MARRAKECH, Maroc — Le fonds de travailleurs de la CSN veut faire des profits en revendant des droits de polluer avec une nouvelle source de financement pour entreprises unique au monde.

Les dirigeants de Fondaction ont annoncé, mercredi, la mise sur pied d’un Fonds Carbone d’une valeur 20 millions $ à la COP22 de Marrakech, la Conférence des Nations unies sur les changements climatiques, en présence du premier ministre Philippe Couillard.

Ce fonds s’adresse à de petits émetteurs de gaz à effet de serre (GES) du Québec dans des secteurs non réglementés, ceux qui ne sont pas plafonnés par la bourse du carbone, contrairement aux grands émetteurs, qui rejettent 85 pour cent des émissions de GES au Québec et qui sont limités dans leurs émissions.

Ainsi, une entreprise qui a besoin de financement pour un projet qui contribue à réduire ses émissions de GES pourrait obtenir un montant du Fonds Carbone, qui ne serait pas un prêt, qui serait en quelque sorte une avance sur le revenu qui serait dégagé ultérieurement en revendant des crédits carbone, soit un droit de polluer, à de plus grands émetteurs qui en achètent sur la bourse du carbone.

Lorsque ces «crédits compensatoires» seront revendus à de grands émetteurs en demande, le bénéfice ira à Fondaction, et non à l’entreprise emprunteuse, puisque c’est Fondaction qui a avancé l’argent.

Fondaction se lance dans cette aventure avec la Coop Carbone, qui a sécurisé, donc garanti, des achats de grands émetteurs pour 9 millions $ par an.

«On va les (les entreprises) encourager à réduire leurs émissions de GES en leur disant: ‘vous n’êtes pas obligés de le faire, mais si vous faites quelque chose qui permet la réduction de GES, vous obtenez un crédit, qu’on appelle crédit compensatoire, et ce crédit vous pouvez le vendre sur le marché’ (du carbone)», a résumé le président de la Coop Carbone, Jean Nolet, en conférence de presse dans un des pavillons de la COP22.

Le premier ministre Couillard a souligné que cette nouvelle source de financement des entreprises est rendue possible grâce à l’existence de la bourse du carbone que le Québec a mise sur pied.

«Cet outil vient garantir, donner un chemin à un flot de profits», a résumé M. Couillard, qui estime que les entreprises s’engageront d’autant plus dans la décarbonisation lorsqu’elle deviendra source de profits.

«Ce qui est possible à 20 millions $, d’après moi, un jour, deviendra possible à 200 millions $ et à 1 milliard $», a-t-il poursuivi, en affirmant qu’il s’agit d’une initiative qui a «beaucoup d’importance pour le Québec, le Canada et le monde».

D’ailleurs, pour le gouvernement, le Fonds Carbone a aussi pour avantage de contribuer à l’atteinte de la cible de réduction de GES du Québec.
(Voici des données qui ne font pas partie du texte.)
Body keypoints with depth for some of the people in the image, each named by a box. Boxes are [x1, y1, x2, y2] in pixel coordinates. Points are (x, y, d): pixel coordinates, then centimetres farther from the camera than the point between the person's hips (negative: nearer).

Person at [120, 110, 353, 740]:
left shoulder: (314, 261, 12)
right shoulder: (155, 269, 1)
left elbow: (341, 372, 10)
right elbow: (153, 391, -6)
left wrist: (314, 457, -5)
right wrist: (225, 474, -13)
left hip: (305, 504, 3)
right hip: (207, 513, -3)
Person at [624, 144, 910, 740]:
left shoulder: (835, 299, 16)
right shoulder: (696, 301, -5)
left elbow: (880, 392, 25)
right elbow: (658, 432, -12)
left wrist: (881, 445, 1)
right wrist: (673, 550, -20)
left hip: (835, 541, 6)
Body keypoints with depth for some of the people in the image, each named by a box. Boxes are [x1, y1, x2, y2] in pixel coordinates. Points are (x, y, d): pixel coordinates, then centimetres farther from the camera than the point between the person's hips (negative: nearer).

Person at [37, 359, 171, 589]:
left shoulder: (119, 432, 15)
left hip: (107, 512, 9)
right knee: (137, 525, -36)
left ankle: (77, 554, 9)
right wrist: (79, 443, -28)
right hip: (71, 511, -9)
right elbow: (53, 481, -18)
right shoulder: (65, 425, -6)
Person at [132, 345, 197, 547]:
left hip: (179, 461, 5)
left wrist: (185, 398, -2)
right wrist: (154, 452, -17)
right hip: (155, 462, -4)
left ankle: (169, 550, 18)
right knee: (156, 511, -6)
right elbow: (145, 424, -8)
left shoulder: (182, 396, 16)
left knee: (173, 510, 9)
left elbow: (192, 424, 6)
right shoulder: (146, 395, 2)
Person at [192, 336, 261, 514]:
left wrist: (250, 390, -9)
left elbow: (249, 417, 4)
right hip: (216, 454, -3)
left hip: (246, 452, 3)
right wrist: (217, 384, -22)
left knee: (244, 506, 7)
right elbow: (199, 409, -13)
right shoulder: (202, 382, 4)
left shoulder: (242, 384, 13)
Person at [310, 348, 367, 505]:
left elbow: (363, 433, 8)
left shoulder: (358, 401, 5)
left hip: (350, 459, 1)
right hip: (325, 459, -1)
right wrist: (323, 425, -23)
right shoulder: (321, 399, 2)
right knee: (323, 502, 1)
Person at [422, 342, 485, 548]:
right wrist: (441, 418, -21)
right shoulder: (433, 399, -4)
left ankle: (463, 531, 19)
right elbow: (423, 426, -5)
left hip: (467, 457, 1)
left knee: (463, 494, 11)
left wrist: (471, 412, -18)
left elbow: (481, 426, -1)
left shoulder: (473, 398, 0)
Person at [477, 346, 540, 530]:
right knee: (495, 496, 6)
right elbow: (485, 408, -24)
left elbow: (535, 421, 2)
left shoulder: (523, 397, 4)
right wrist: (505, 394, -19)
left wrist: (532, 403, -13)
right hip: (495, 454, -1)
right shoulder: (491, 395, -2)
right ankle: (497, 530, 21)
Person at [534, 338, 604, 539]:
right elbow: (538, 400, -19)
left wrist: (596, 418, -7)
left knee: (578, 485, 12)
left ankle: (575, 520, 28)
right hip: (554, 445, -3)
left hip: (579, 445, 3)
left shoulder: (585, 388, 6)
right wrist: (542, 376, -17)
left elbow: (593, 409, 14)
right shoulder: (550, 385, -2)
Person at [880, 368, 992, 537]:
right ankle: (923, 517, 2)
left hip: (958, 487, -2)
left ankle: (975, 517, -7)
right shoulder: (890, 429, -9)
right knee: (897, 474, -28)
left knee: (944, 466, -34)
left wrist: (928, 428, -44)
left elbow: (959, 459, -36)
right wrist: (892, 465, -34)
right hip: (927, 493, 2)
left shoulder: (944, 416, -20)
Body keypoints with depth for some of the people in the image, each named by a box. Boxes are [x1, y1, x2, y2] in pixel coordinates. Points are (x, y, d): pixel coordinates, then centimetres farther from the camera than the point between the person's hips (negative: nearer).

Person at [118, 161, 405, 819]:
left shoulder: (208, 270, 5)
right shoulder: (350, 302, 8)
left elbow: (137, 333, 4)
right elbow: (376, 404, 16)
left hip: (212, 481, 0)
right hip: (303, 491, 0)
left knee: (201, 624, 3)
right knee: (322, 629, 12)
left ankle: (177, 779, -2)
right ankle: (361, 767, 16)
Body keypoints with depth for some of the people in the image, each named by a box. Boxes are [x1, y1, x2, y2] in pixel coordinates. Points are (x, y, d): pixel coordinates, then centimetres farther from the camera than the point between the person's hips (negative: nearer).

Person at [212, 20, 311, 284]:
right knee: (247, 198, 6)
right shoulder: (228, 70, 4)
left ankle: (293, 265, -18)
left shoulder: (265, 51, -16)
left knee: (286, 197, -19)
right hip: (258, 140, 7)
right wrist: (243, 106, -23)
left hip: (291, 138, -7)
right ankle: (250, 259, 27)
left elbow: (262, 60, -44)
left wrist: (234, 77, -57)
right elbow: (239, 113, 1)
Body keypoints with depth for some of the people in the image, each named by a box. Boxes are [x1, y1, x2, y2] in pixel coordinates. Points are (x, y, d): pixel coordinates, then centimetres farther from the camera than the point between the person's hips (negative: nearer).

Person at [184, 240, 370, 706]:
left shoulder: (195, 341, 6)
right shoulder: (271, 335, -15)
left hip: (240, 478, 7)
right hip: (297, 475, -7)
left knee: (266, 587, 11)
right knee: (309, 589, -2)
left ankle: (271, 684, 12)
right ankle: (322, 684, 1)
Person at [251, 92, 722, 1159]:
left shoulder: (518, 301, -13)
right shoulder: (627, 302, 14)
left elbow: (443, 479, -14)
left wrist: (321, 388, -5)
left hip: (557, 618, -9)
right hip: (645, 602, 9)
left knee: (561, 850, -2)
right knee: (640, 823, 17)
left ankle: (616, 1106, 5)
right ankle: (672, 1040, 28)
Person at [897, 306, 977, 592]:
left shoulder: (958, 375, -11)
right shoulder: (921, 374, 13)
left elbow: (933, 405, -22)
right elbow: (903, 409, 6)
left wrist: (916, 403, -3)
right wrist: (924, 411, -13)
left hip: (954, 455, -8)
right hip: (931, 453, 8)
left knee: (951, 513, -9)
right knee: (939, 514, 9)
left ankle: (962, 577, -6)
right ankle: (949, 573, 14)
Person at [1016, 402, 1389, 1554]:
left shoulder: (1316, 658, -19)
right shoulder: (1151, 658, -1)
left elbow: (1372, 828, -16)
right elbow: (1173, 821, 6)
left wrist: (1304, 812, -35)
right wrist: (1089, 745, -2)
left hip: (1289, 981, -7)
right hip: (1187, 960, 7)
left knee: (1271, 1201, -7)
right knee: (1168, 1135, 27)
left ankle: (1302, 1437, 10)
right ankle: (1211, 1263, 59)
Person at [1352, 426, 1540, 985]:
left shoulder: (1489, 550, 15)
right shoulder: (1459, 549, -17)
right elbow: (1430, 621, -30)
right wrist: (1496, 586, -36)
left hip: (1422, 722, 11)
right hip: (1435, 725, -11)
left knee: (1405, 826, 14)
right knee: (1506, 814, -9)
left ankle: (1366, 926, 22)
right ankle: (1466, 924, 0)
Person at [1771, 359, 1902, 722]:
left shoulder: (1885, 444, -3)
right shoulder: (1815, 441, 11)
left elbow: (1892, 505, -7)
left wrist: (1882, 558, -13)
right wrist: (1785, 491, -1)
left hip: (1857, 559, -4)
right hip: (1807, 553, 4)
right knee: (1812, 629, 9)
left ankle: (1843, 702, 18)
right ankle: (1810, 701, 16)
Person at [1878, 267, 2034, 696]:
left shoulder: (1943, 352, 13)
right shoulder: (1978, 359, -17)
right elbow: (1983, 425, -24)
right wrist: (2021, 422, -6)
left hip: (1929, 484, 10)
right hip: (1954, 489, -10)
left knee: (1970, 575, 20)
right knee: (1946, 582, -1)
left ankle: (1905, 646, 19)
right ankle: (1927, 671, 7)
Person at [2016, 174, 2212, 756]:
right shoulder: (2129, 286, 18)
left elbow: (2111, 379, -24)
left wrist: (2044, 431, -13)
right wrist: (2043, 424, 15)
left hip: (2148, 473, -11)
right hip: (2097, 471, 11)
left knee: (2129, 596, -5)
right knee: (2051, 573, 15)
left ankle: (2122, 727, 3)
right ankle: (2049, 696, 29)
En effet, le moindre pourcentage de diminution comptera pour l’atteinte de la cible de moins 20 pour cent en 2020 par rapport à l’année 1990, et 37,5 pour cent en 2030 par rapport à la même année de référence.

Les entreprises du secteur agro-alimentaire, de foresterie et des transports seront admissibles, c’est-à-dire de secteurs où le gouvernement dispose d’outils pour mesurer les émissions de GES.

Le nouveau Fonds Carbone entrera en activité le 9 janvier prochain.